Sieht sich Silicon Saxony in Konkurrenz zu anderen europäischen Clustern?
Ganz und gar nicht, wir arbeiten mit allen anderen relevanten Standorten in Europa zusammen und stimmen uns monatlich ab, denn die Branche ist so komplex, dass die großen Probleme nur auf europäischer Ebene gelöst werden können.
Ein Problem dürfte sein, dass Europa trotz vieler großen Ankündigungen über die vergangenen 30 Jahre seinen Marktanteil in der IC-Fertigung nicht erhöhen konnte, sondern stetig verloren hat. Wie kann der Trend umgekehrt werden – um von 9 Prozent auf 20 Prozent zu kommen, wie das offizielle Ziel lautet?

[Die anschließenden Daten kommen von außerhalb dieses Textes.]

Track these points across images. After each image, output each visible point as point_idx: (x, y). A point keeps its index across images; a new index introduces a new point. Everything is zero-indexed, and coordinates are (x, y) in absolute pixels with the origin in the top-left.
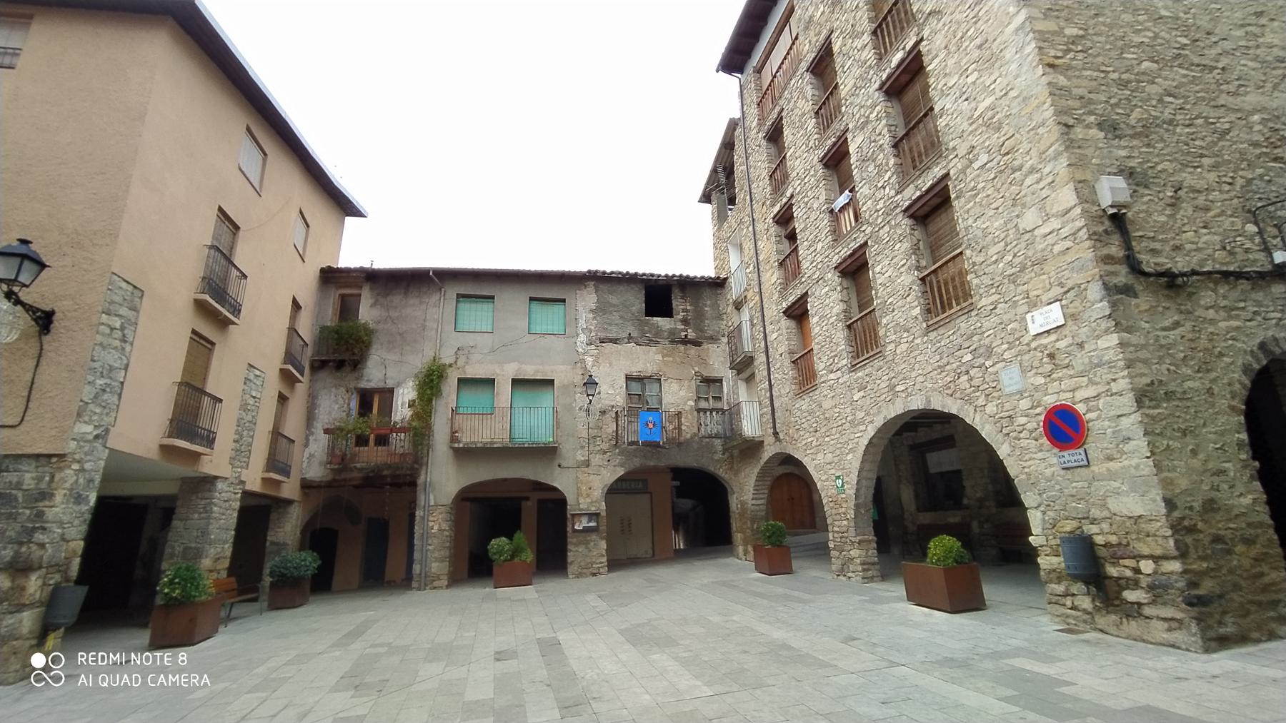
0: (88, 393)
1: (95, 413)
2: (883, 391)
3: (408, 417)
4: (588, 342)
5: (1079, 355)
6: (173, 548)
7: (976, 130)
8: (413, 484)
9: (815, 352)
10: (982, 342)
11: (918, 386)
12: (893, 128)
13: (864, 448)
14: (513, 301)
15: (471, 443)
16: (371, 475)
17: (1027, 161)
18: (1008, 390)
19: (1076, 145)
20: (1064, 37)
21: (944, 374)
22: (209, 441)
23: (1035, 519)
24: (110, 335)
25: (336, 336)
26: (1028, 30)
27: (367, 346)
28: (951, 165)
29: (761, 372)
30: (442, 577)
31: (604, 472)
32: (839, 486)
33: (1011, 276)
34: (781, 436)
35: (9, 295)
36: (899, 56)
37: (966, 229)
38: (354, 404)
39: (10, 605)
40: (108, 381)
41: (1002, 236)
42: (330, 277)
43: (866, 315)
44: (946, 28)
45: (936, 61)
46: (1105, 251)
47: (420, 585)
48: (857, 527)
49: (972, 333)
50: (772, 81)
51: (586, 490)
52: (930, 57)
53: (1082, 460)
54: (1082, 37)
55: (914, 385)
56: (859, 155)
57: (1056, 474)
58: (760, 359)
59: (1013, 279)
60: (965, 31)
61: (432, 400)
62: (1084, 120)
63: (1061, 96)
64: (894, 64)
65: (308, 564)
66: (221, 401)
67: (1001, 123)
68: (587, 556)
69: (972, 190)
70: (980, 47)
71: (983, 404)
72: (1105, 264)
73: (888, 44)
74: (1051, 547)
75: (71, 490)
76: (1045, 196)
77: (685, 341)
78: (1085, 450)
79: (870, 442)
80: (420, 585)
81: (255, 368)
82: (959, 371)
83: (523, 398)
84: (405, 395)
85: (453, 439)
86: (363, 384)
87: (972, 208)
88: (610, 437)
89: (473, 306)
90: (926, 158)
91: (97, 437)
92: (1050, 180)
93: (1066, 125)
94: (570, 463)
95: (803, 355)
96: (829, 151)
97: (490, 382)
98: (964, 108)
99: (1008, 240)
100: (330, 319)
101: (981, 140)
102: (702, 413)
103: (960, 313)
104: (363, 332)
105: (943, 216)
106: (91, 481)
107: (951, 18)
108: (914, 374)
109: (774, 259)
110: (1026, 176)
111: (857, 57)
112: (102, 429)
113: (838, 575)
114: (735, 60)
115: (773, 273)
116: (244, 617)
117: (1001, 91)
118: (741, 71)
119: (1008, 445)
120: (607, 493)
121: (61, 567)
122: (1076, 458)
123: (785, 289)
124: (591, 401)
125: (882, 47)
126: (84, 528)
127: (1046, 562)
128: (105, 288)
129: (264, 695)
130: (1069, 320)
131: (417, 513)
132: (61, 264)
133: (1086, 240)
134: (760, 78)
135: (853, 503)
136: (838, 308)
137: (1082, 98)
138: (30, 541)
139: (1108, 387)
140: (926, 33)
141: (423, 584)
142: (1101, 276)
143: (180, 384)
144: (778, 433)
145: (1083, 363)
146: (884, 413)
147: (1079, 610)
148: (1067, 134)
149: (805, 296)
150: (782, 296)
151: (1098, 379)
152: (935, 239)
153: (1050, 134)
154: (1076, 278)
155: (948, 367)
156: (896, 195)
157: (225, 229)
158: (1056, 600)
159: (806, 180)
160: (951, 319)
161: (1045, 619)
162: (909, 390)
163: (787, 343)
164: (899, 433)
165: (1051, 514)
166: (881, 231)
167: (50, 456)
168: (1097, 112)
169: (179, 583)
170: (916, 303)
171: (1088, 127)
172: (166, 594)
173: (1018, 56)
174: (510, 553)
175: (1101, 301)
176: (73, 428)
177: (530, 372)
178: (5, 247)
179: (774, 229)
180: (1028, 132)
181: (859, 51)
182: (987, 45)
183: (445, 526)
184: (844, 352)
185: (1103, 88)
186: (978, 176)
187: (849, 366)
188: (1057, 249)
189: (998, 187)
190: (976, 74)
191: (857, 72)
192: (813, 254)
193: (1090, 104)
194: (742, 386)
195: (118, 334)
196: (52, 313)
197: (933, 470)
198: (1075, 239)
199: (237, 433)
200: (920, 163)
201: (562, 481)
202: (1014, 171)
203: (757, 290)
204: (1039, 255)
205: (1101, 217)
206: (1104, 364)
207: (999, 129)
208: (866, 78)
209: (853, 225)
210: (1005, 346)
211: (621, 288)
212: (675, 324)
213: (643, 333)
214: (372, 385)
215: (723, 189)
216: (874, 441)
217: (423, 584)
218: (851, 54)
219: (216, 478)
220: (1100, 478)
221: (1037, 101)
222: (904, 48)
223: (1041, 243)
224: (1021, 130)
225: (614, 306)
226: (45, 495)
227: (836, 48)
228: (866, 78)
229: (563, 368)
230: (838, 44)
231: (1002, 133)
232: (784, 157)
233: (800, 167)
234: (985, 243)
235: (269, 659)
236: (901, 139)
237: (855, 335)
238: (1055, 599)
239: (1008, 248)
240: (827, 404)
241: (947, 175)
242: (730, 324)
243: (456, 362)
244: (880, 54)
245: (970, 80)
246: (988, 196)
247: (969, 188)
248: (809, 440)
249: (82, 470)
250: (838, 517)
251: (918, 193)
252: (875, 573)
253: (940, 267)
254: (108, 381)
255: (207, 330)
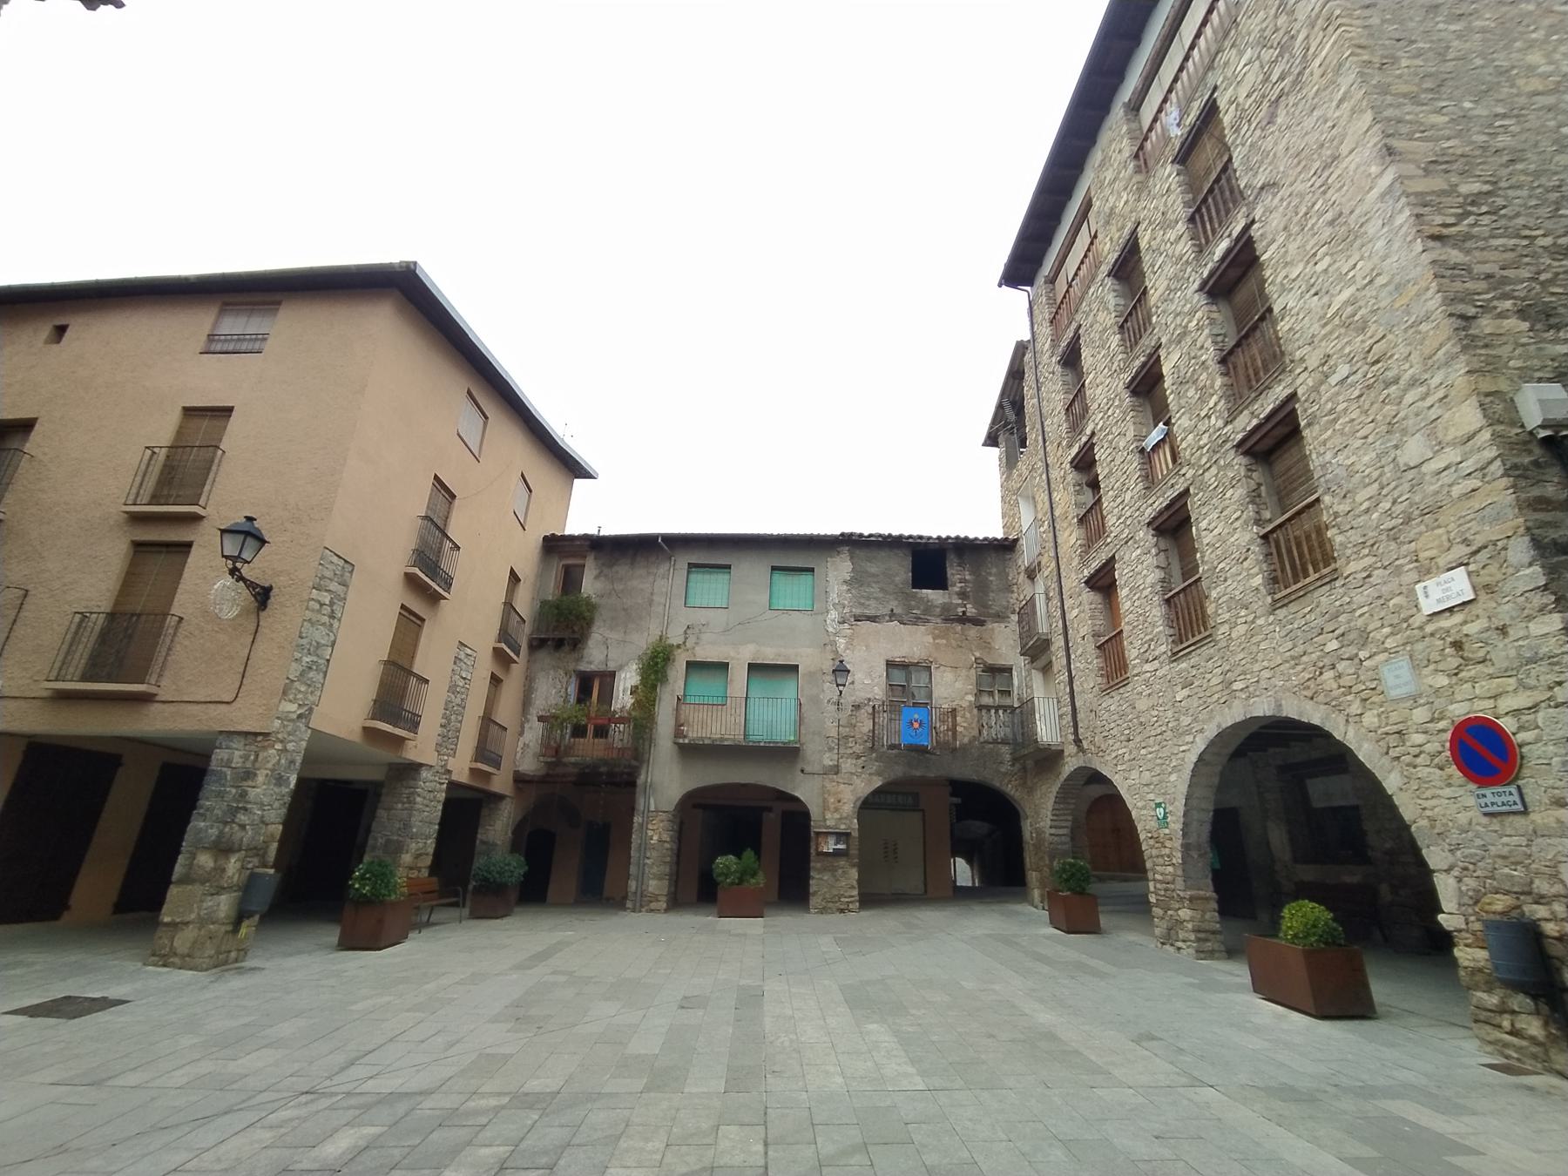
0: (294, 670)
1: (300, 691)
2: (1214, 689)
3: (629, 705)
4: (841, 620)
5: (1501, 645)
6: (376, 839)
7: (1331, 333)
8: (631, 784)
9: (1125, 635)
10: (1352, 624)
11: (1263, 684)
12: (1220, 339)
13: (1192, 766)
14: (752, 571)
15: (699, 739)
16: (587, 771)
17: (1405, 371)
18: (1394, 693)
19: (1481, 344)
20: (1458, 196)
21: (1299, 668)
22: (414, 724)
23: (1447, 889)
24: (319, 611)
25: (556, 611)
26: (1398, 194)
27: (589, 623)
28: (1299, 381)
29: (1059, 661)
30: (660, 898)
31: (857, 781)
32: (1161, 817)
33: (1391, 530)
34: (1085, 744)
35: (233, 571)
36: (1224, 245)
37: (1323, 466)
38: (573, 689)
39: (211, 886)
40: (315, 659)
41: (1375, 474)
42: (555, 545)
43: (1190, 585)
44: (1285, 203)
45: (1273, 247)
46: (1536, 492)
47: (635, 905)
48: (1186, 878)
49: (1338, 611)
50: (1067, 291)
51: (833, 803)
52: (1264, 243)
53: (1515, 803)
54: (1488, 193)
55: (1257, 682)
56: (1176, 376)
57: (1474, 821)
58: (1058, 643)
59: (1393, 535)
60: (1310, 204)
61: (656, 686)
62: (1495, 308)
63: (1453, 278)
64: (1217, 257)
65: (512, 869)
66: (427, 681)
67: (1366, 322)
68: (833, 887)
69: (1330, 412)
70: (1331, 223)
71: (1359, 712)
72: (1535, 510)
73: (1209, 232)
74: (1474, 933)
75: (273, 770)
76: (1434, 417)
77: (963, 619)
78: (1519, 788)
79: (1201, 758)
80: (635, 905)
81: (466, 646)
82: (1321, 664)
83: (760, 687)
84: (628, 680)
85: (678, 733)
86: (583, 667)
87: (1330, 438)
88: (866, 738)
89: (707, 577)
90: (1265, 374)
91: (300, 716)
92: (1440, 394)
93: (1463, 317)
94: (817, 768)
95: (1110, 639)
96: (1138, 373)
97: (723, 667)
98: (1313, 305)
99: (1384, 480)
100: (552, 591)
101: (1339, 347)
102: (984, 712)
103: (1319, 583)
104: (584, 608)
105: (1294, 450)
106: (292, 762)
107: (1290, 190)
108: (1256, 667)
109: (1074, 513)
110: (1405, 391)
111: (1170, 252)
112: (306, 708)
113: (1163, 944)
114: (1020, 271)
115: (1072, 532)
116: (443, 923)
117: (1365, 278)
118: (1030, 282)
119: (1399, 775)
120: (860, 808)
121: (258, 851)
122: (1504, 799)
123: (1086, 552)
124: (841, 692)
125: (1202, 235)
126: (284, 811)
127: (1468, 955)
128: (317, 563)
129: (423, 1015)
130: (1482, 593)
131: (635, 819)
132: (281, 539)
133: (1502, 476)
134: (1054, 289)
135: (1180, 841)
136: (1154, 576)
137: (1489, 276)
138: (233, 822)
139: (1549, 694)
140: (1258, 214)
141: (638, 904)
142: (1528, 529)
143: (387, 663)
144: (1080, 741)
145: (1507, 657)
146: (1218, 719)
147: (1523, 1038)
148: (1464, 329)
149: (1112, 560)
150: (1084, 563)
151: (1532, 682)
152: (1284, 481)
153: (1439, 331)
154: (1489, 533)
155: (1305, 659)
156: (1225, 426)
157: (441, 498)
158: (1484, 1018)
159: (1110, 413)
160: (1306, 592)
161: (1471, 1045)
162: (1251, 689)
163: (1090, 622)
164: (1239, 753)
165: (1470, 883)
166: (1206, 474)
167: (256, 734)
168: (1516, 294)
169: (369, 879)
170: (1256, 570)
171: (1502, 315)
172: (357, 889)
173: (1385, 230)
174: (738, 875)
175: (1530, 565)
176: (278, 706)
177: (770, 655)
178: (232, 525)
179: (1072, 476)
180: (1406, 330)
181: (1172, 244)
182: (1342, 220)
183: (666, 837)
184: (1162, 635)
185: (1527, 260)
186: (1338, 394)
187: (1169, 654)
188: (1456, 491)
189: (1366, 407)
190: (1327, 260)
191: (1170, 270)
192: (1121, 507)
193: (1505, 284)
194: (1037, 677)
195: (326, 610)
196: (270, 588)
197: (1318, 802)
198: (1484, 476)
199: (444, 716)
200: (1257, 381)
201: (805, 791)
202: (1388, 385)
203: (1052, 554)
204: (1430, 501)
205: (1525, 443)
206: (1542, 659)
207: (1363, 329)
208: (1183, 277)
209: (1171, 466)
210: (1386, 630)
211: (883, 554)
212: (950, 598)
213: (909, 609)
214: (593, 667)
215: (1013, 428)
216: (1206, 757)
217: (638, 904)
218: (1162, 249)
219: (421, 765)
220: (1546, 833)
221: (1416, 287)
222: (1229, 236)
223: (1432, 484)
224: (1395, 329)
225: (874, 575)
226: (249, 775)
227: (1143, 244)
228: (1183, 277)
229: (809, 651)
230: (1147, 238)
231: (1369, 334)
232: (1083, 385)
233: (1102, 396)
234: (1351, 485)
235: (443, 974)
236: (1231, 352)
237: (1177, 613)
238: (1483, 1015)
239: (1384, 492)
240: (1142, 704)
241: (1293, 397)
242: (1022, 597)
243: (684, 643)
244: (1200, 246)
245: (1319, 268)
246: (1353, 420)
247: (1326, 411)
248: (1120, 752)
249: (285, 750)
250: (1160, 860)
251: (1255, 422)
252: (1216, 946)
253: (1289, 520)
254: (315, 659)
255: (417, 606)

Das sieht insgesamt zunächst nicht nach einem Erfolg aus, aber es hat sich in den vergangenen Jahren sehr viel verändert: 2016 wurde das erste Project of Common European Interest (IPCEI1) gestartet, weil die EU schon lange vor Corona und dem Chipmangel die strategische Bedeutung der Halbleiterindustrie erkannt hatte. Die Mikroelektronik war die erste Branche, auf die das europäische Instrument IPCEI angewandt wurde. IPCEI dürfte mit ein Grund dafür sein, dass Bosch seine neue Fab für 1 Mrd. Euro hier und nicht in einer anderen Weltregion gebaut hat. Das wäre vor zehn Jahren noch nicht möglich gewesen. Und Bosch hat der ganzen Welt gezeigt, wie gut der Neubau einer Fab hier funktioniert: Sie konnte sogar schneller fertiggestellt werden als geplant. Die Genehmigung wurden ebenfalls schnell erteilt, alle Behörden spielten mit. So etwas macht das Cluster noch attraktiver.
Wo gibt es immer noch Verbesserungsbedarf?
Bisher war Europa immer gut in Ankündigungen. Leider ist Europa vor allem eine schnelle Umsetzung schuldig geblieben. Seit einigen Jahren sieht die Politik die strategische Wichtigkeit der Halbleiter für die Souveränität, wie IPCEI1 zeigt. Jetzt haben der Chipmangel und seine Auswirkungen auf die Automobilindustrie und andere Branchen den Fokus noch einmal auf das Thema gelenkt. IPCEI1 war ein guter Anfang, jetzt kommt es darauf an, in der Umsetzung noch schneller zu sein. Denn die anderen Regionen in der Welt erkennen auch, was getan werden muss, deshalb steigen die Investitionen in China, in den USA, Taiwan, Japan und Südkorea massiv. Die Welt wartet nicht auf Europa.
Werden Intel und TSMC kommen?
Der Ministerpräsident hat öffentlich erklärt, dass Gespräche mit Intel im Gang sind, mehr kann ich dazu im Moment nicht sagen.